Bottom line: lateral movement would require significant effort, but it’s not impossible. It would stop a script kiddie, but an APT would most likely find a way to compromise the network and put our nudes bird photos up for sale on the dark web.
DNS in VM, MGMT VLAN
Here we ditched containers for something with a bit more isolation: full blown virtual machines. The main difference is that now we’re running a separate kernel in the VM, while with LXC, the container shared its kernel with the host. Yes, we added extra protection, but also added overhead. Was it worth it? Doubt.
What we did is reduce the attack surface by not exposing the host kernel for our supposedly-compromised DNS server. But a KVM breakout is still not impossible, as seen in CVE-2021-29657. And we’re still in one of our most important VLANs, where part of our jewels are stored. Not the best tradeoff I’m afraid.
DNS in VM, KUBE VLAN
So why not put this untrusted DNS server together with its infected OpenShift siblings?
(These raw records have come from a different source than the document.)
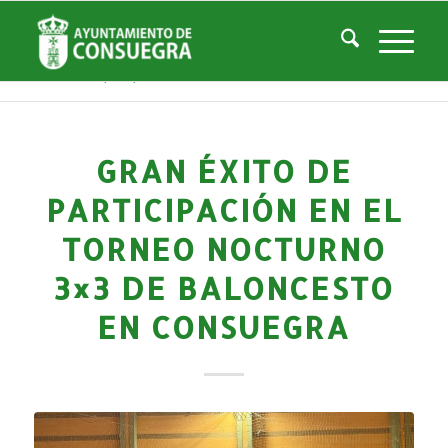
Noticias
Usted está aquí:
Inicio
/
Noticias
/
Áreas Municipales
/
Deportes
/
Actividades deportivas
/
Gran éxito de participación en el torneo nocturno 3×3 de baloncesto e...
GRAN ÉXITO DE
PARTICIPACIÓN EN EL
TORNEO NOCTURNO
3×3 DE BALONCESTO
EN CONSUEGRA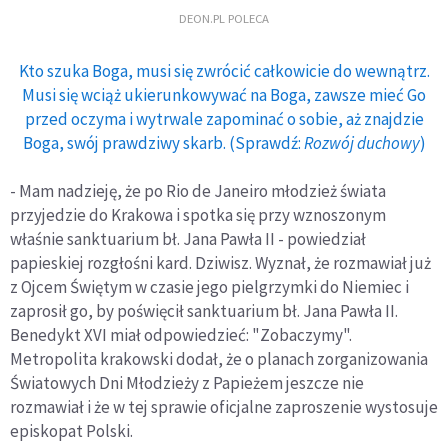
DEON.PL POLECA
Kto szuka Boga, musi się zwrócić całkowicie do wewnątrz.
Musi się wciąż ukierunkowywać na Boga, zawsze mieć Go
przed oczyma i wytrwale zapominać o sobie, aż znajdzie
Boga, swój prawdziwy skarb. (Sprawdź:
Rozwój duchowy
)
- Mam nadzieję, że po Rio de Janeiro młodzież świata
przyjedzie do Krakowa i spotka się przy wznoszonym
właśnie sanktuarium bł. Jana Pawła II - powiedział
papieskiej rozgłośni kard. Dziwisz. Wyznał, że rozmawiał już
z Ojcem Świętym w czasie jego pielgrzymki do Niemiec i
zaprosił go, by poświęcił sanktuarium bł. Jana Pawła II.
Benedykt XVI miał odpowiedzieć: "Zobaczymy".
Metropolita krakowski dodał, że o planach zorganizowania
Światowych Dni Młodzieży z Papieżem jeszcze nie
rozmawiał i że w tej sprawie oficjalne zaproszenie wystosuje
episkopat Polski.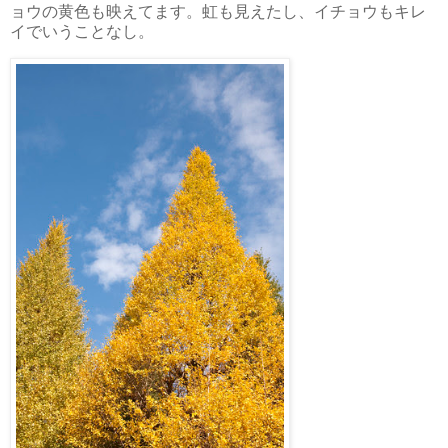
ョウの黄色も映えてます。虹も見えたし、イチョウもキレ
イでいうことなし。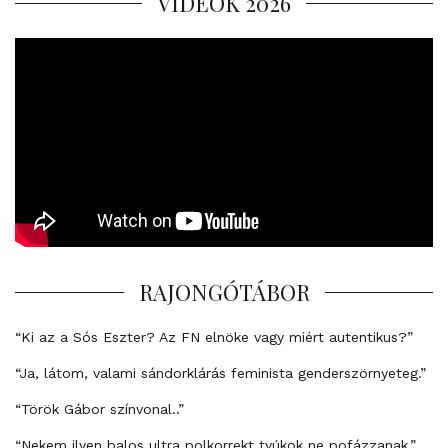
VIDEÓK 2026
RAJONGÓTÁBOR
“Ki az a Sós Eszter? Az FN elnöke vagy miért autentikus?”
“Ja, látom, valami sándorklárás feminista genderszörnyeteg.”
“Török Gábor színvonal..”
“Nekem ilyen balos ultra polkorrekt tyúkok ne pofázzanak.”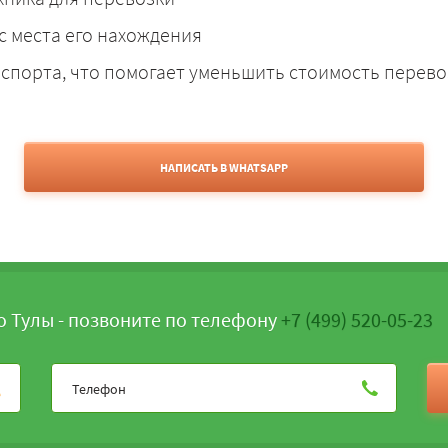
с места его нахождения
спорта, что помогает уменьшить стоимость перево
НАПИСАТЬ В WHATSAPP
о Тулы - позвоните по телефону
+7 (499) 520-05-23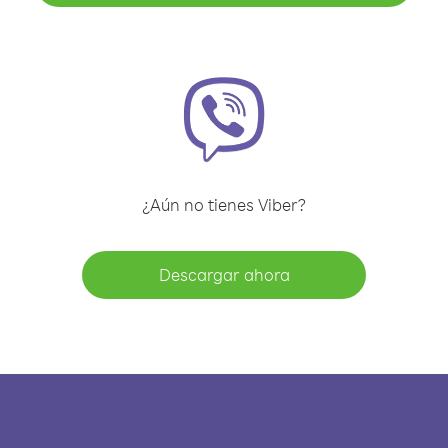
¿Aún no tienes Viber?
Descargar ahora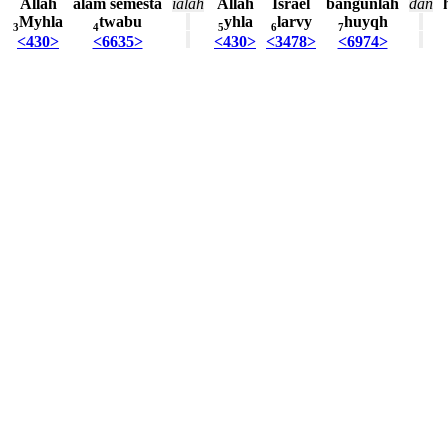
Allah
alam
semesta
ialah
Allah
Israel
bangunlah
dan
Myhla
twabu
yhla
larvy
huyqh
3
4
5
6
7
<430>
<6635>
<430>
<3478>
<6974>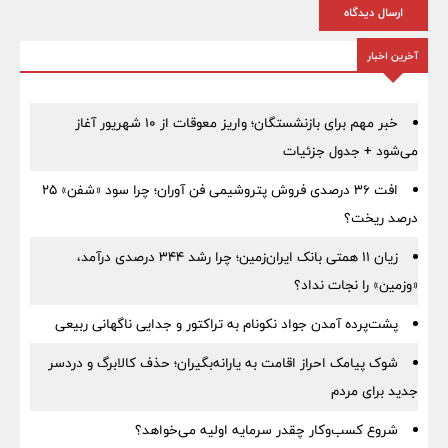
ارسال دیدگاه
آخرین اخبار
خبر مهم برای بازنشستگان؛ واریز معوقات از ۱۰ شهریور آغاز
می‌شود + جدول جزئیات
افت ۳۶ درصدی فروش پتروشیمی فن آوران؛ چرا سود «شفن» ۲۵
درصد ریخت؟
زیان ۱۱ همتی بانک ایران‌زمین؛ چرا رشد ۳۴۴ درصدی درآمد،
«وزمین» را نجات نداد؟
پشت‌پرده آمدن جواد نکونام به تراکتور و جدایی ناگهانی ربیعی
شوک پیامک احراز اقامت به یارانه‌بگیران؛ حذف کالابرگ و دردسر
جدید برای مردم
شروع کسب‌وکار چقدر سرمایه اولیه می‌خواهد؟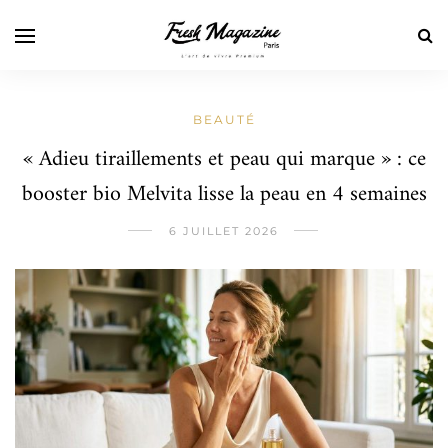
BEAUTÉ
« Adieu tiraillements et peau qui marque » : ce
booster bio Melvita lisse la peau en 4 semaines
6 JUILLET 2026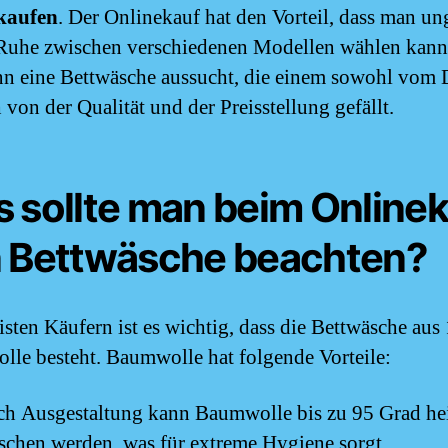
 kaufen
. Der Onlinekauf hat den Vorteil, dass man un
Ruhe zwischen verschiedenen Modellen wählen kan
nn eine Bettwäsche aussucht, die einem sowohl vom 
 von der Qualität und der Preisstellung gefällt.
 sollte man beim Online
 Bettwäsche beachten?
sten Käufern ist es wichtig, dass die Bettwäsche au
le besteht. Baumwolle hat folgende Vorteile:
ch Ausgestaltung kann Baumwolle bis zu 95 Grad he
chen werden, was für extreme Hygiene sorgt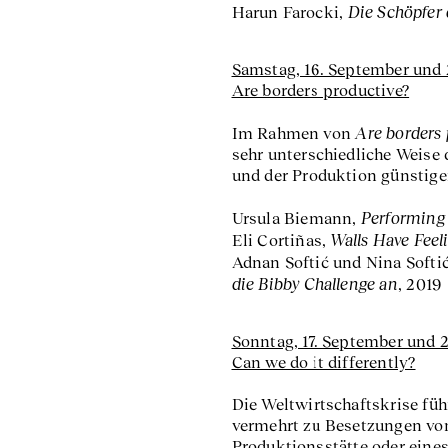
Die Schöpfer 
Harun Farocki,
Samstag, 16. September und 
Are borders productive?
Are borders 
Im Rahmen von
sehr unterschiedliche Weis
und der Produktion günstige
Performing 
Ursula Biemann,
Walls Have Feel
Eli Cortiñas,
Adnan Softić und Nina Softi
die Bibby Challenge an
, 2019
Sonntag, 17. September und 
Can we do it differently?
Die Weltwirtschaftskrise fu
vermehrt zu Besetzungen von
Produktionsstätte oder eine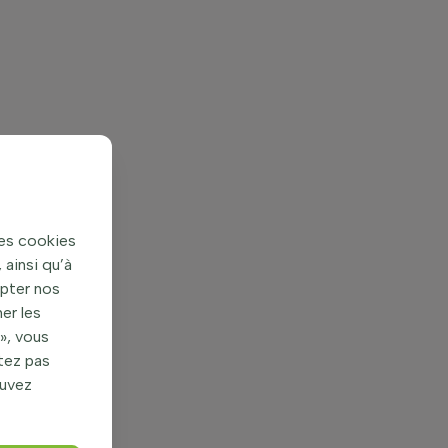
des cookies
ainsi qu’à
apter nos
er les
», vous
itez pas
ouvez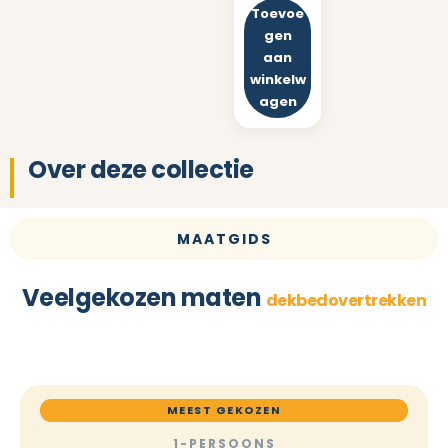
Toevoe
gen
aan
winkelw
agen
Over deze collectie
MAATGIDS
Veelgekozen maten
dekbedovertrekken
MEEST GEKOZEN
1-PERSOONS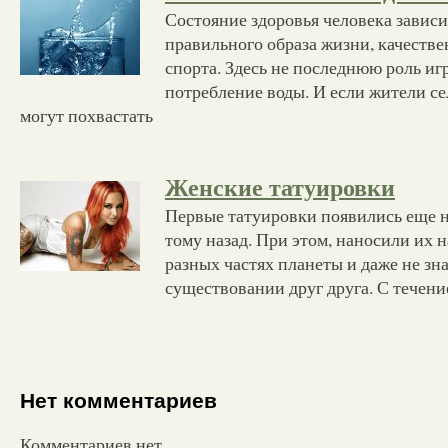
Состояние здоровья человека зависи
правильного образа жизни, качестве
спорта. Здесь не последнюю роль иг
потребление воды. И если жители с
могут похвастать
Женские татуировки
Первые татуировки появились еще н
тому назад. При этом, наносили их 
разных частях планеты и даже не зн
существовании друг друга. С течен
Нет комментариев
Комментариев нет.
We can deploy a host firewall which prevents connections to non-53 ports from cluster members so we won’t increase the attack surface by putting them in the same L2. But now our master hacker can’t reach any production hosts from the DNS server they rooted (of course we already have a deny all by default firewall between VLANs). The damage is localized, unless there’s a KVM breakout exploit.
DNS on dedicated server
To eliminate the KVM escape nightmare scenario, we could deploy a separate, physical server for DNS. For DNS only. This machine, even if it’s something really small like a Raspberry Pi, would spend most of it’s life idle. Meanwhile turtles, seals and polar bears would all cry in pain because of the energy wasted.
Risk management
Decision time! The security engineer (me) and the network architect (me) briefed management (also me) about the options and the risk vs. revard factors associated with them. They came to a conclusion that the possibility of a VM breakout is an accepted risk, because while consequences would be devastating, the chance of this happenning is quite slim.
Looking at the big picture, this attack path would require compromising an Internet exposed service on OpenShift, installing tools to discover the network and send crafted payloads, using a zero day against the DNS server (old exploits won’t work because security patches are automatically installed) and then doing the breakout magic. As an additional line of defense, DNS logs will also be sent to a SIEM which would alert for any funny business going on.